As stated before, the DMGPlus will start Linux and then immediately look at the cartridge to figure out what type it is. If it's a GameBoy cartridge, GNUBoy is responsible for running it.

The thing is that I wanted this to work with any GameBoy cartridge, existing or new, that you stick into the DMGPlus, so having a stack of ROM files and selecting the correct ROM file for the cartridge that is inserted wouldn't work. Also, dumping the inserted cartridge to a file before runnning it would be too slow. No, Gnuboy would have to be modified to read the cartridge as it executes.

This is somewhat tricky. Taking the cartridge read routines and redirecting them to the real cartridge over SPI works, but as the chain Gnuboy -> SPI -> cartridge is a lot longer than in the original GameBoy, this would be too slow. I decided to compromise: as soon as a new region on the cartridge is accessed, GnuBoy will read this region from the cart, then cache it and execute from this cache. Reading everything once is fast enough to not interrupt the flow of the game, and executing from cache is fast enough to keep the emulation running at real time speed.

This has the disadvantage that games that do funny stuff with the memory map suddenly won't run anymore: for instance, I have an old 64-in-1 pirate cart that just crashes. In other words: the amount of GameBoy games the DMGPlus can run is slightly lower than on an original GameBoy. On the other hand: Gnuboy has no problems emulating a Game Boy Color as well, and since the FPGA displays 16 colors instead of the original 8, Game Boy Color games actually look surprisingly good and are well-playable!

Now, what about the DMGPlus cartridges? Well, you might have noticed that these have weird and interesting colors. This is because they are modern reproduction cartridges, obtained on the Chinese market. Then, how did I manage to get the DMGPlus header and startup screens in there? Observe, the internals of one of the cartridges. This is Shantae:

The minimalistic PCB contains three things: a M29W640 8MByte flash chip, an M5M5256 32K RAM chip, and a blob chip that is a replacement for the MBC chip the original GB carts use. (The GameBoy can only access 32K of ROM directly, a MBC, or Multi-Bank Controller chip is needed to access more.)

Two things to note here. First of all, the flash chip is only specified up to 3.6V and they're abusing it as a 5V part here. Surprisingly, it works fairly well; I guess the manufacturing tolerances are good enough.

Secondly, Shantae uses save games, which are stored in cartridge RAM; the state of the cartridge RAM is normally maintained by an on-cartridge button cell battery. While this cart has a PCB location for such a button cell, it's left unpopulated. Still, the cartridge maintains save files just fine. How come? Turns out the ROM image for Shantae is modified. There's some additional code there: it presumably hooks into the save function and it copies the save RAM over to an otherwise unused sector of the 8M flash chip. When the cartridge starts up, there's another piece of code copying the saved games from flash back into save RAM. This way, they could save on the cost of the battery.

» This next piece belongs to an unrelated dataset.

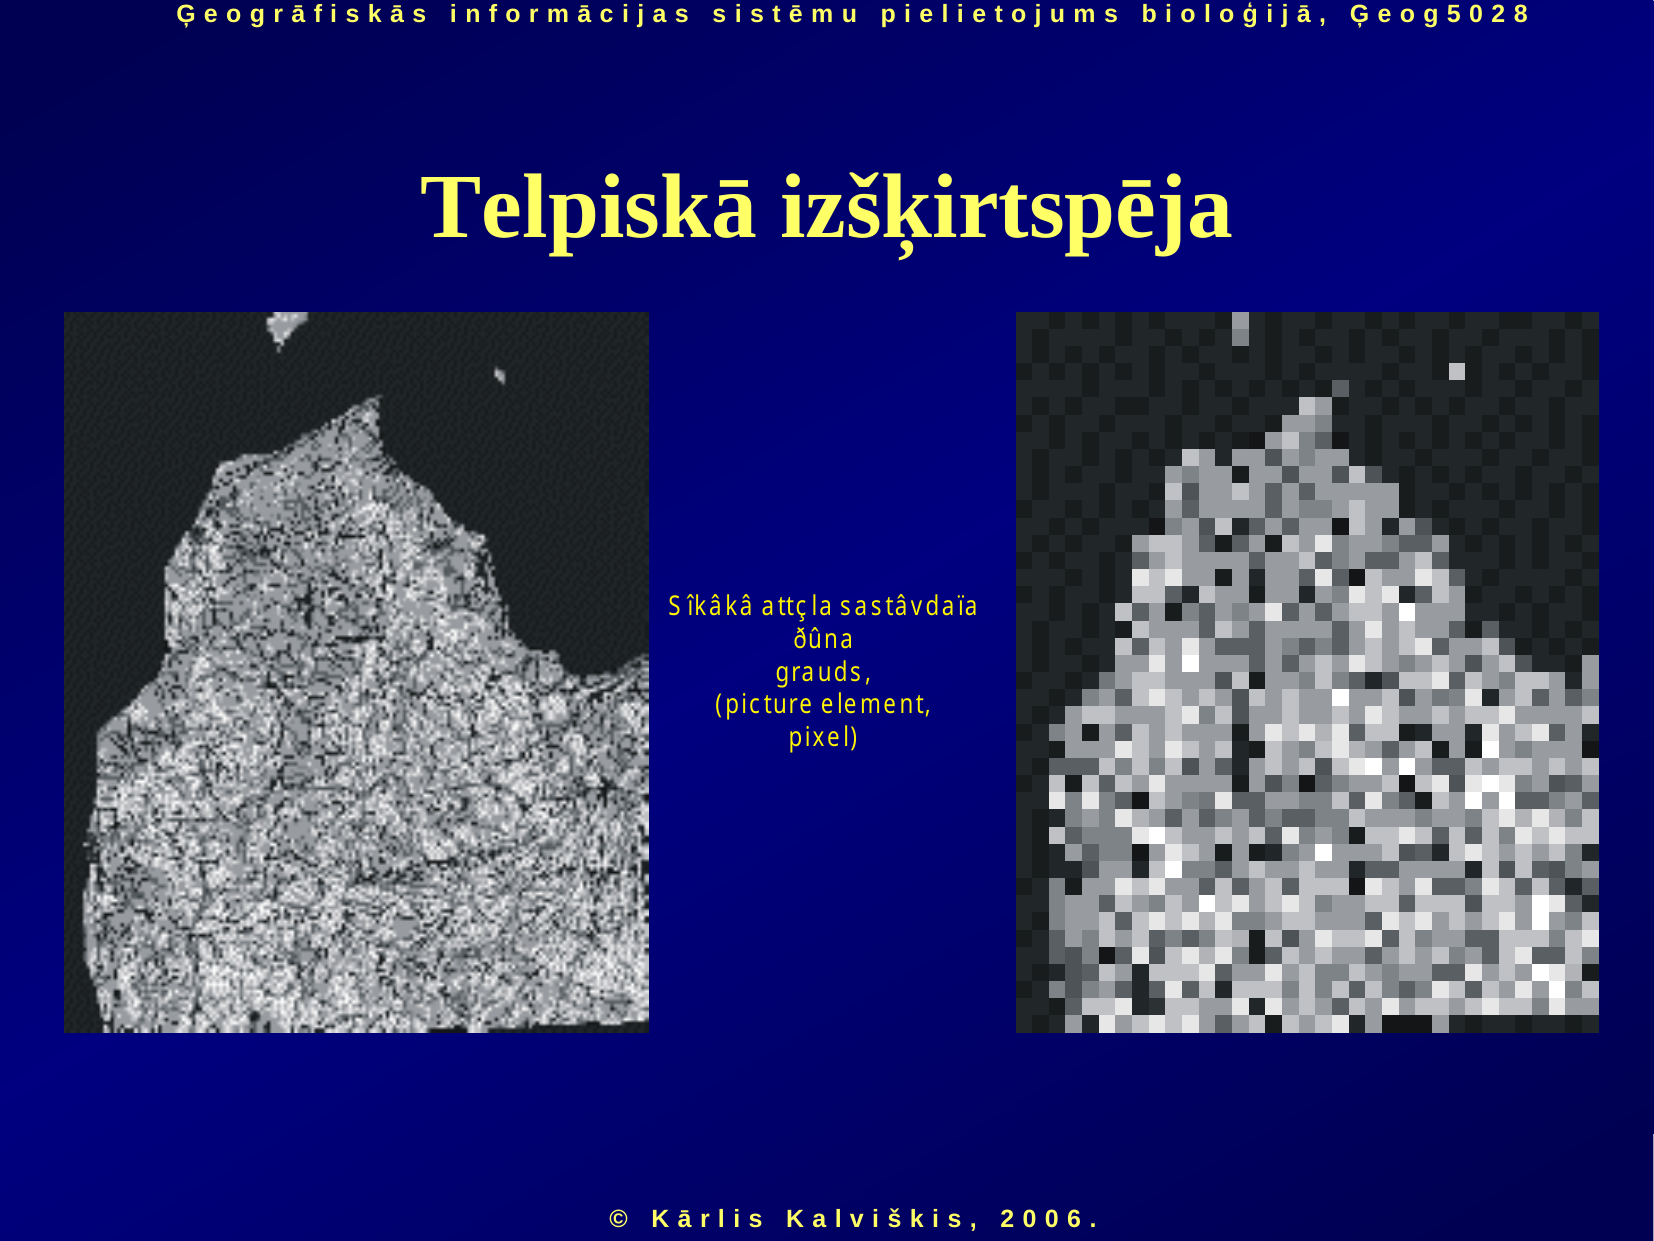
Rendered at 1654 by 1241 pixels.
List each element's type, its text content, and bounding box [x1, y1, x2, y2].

However, if the game can re-write the flash, this means that I can reprogram it as well. Turns out that I wasn't the only one who figured that out, there's a database of reproduction cartridges which also indicate if they're flashable, and after some more research I found out how to reflash mine. That's how I got the DMGPlus header and splash image on them.

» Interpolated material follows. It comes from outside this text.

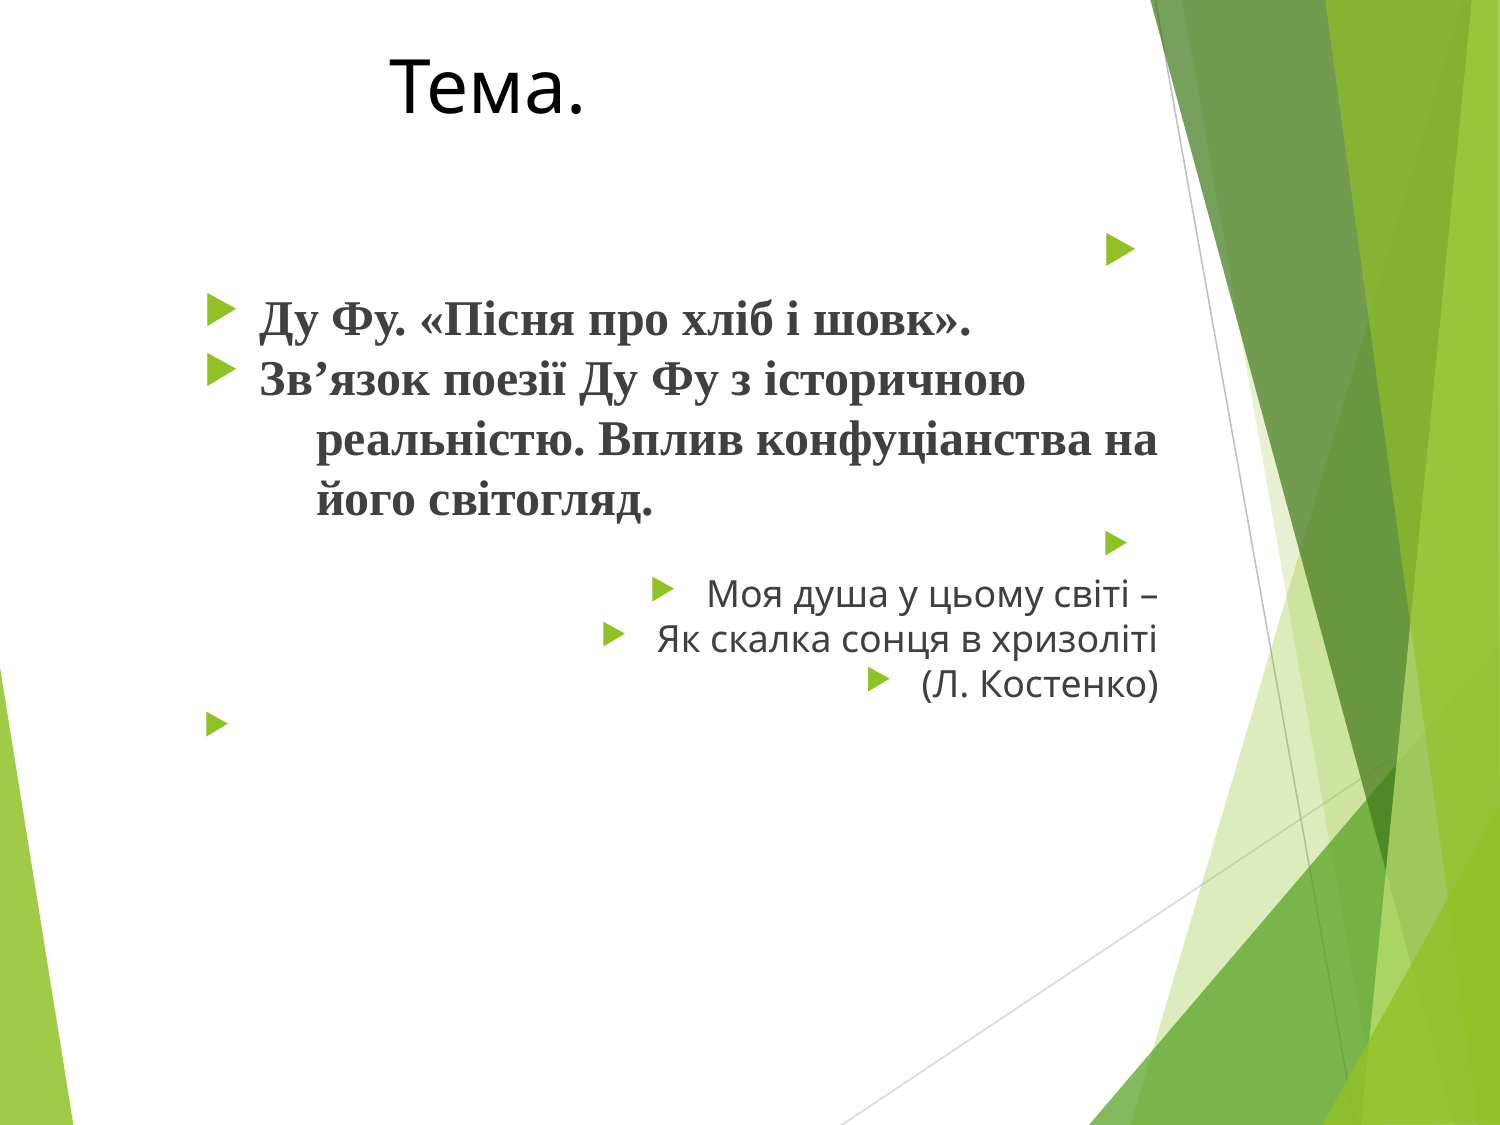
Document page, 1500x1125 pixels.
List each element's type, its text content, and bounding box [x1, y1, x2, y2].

subtitle Ду Фу. «Пісня про хліб і шовк». Зв’язок поезії Ду Фу з історичною реальністю. Вплив конфуціанства на його світогляд. Моя душа у цьому світі – Як скалка сонця в хризоліті (Л. Костенко) [188, 217, 1245, 1035]
title Тема. [0, 31, 1276, 273]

While the logic handling an original GameBoy is pretty flexible and will handle most GameBoy cartridges you throw at it fairly well, the DMGPlus games are a lot less flexible. There's effectively a header that indicates the game is a DMGPlus game, plus a game name. The startup script simply checks this game name and starts the correct game. In other words: to get a new DMGPlus game to work, you need to add it to the internal SD-card of the DMGPlus first.

In theory I could have expanded on this: you could have a kernel driver that sees the cart as a block device, with DMGPlus games having a file system on them, which would then contain the binaries and data of the game so it could be ran off the cartridge. I didn't implement this. The first reason is practical: possibly because they're running off a too high voltage, the flash cartridges take a fair few retries to write without errors. The second one is more filosofical: I don't really see anyone else building one of these, so the only DMGPlus cartridges around will be the ones I create, so I can just as well save me the effort and edit my startup scripts directly.

Obviously, more games and emulators than the ones I currently have cartridges for are possible: in theory anything that can run on the Raspberry Pi should work. In practice, the hardware is a bit more limited: Quake 3 will run fine, for example, but the detailed levels are badly affected by the low-resolution monochrome screen and it's impossible to see where you are. Sega Genesis emulation is possible but hobbled by the low speed of the Pi Zero. Minecraft actually runs but assumes no one would ever have a screen as small as this one, and only shows the top left corner of the game.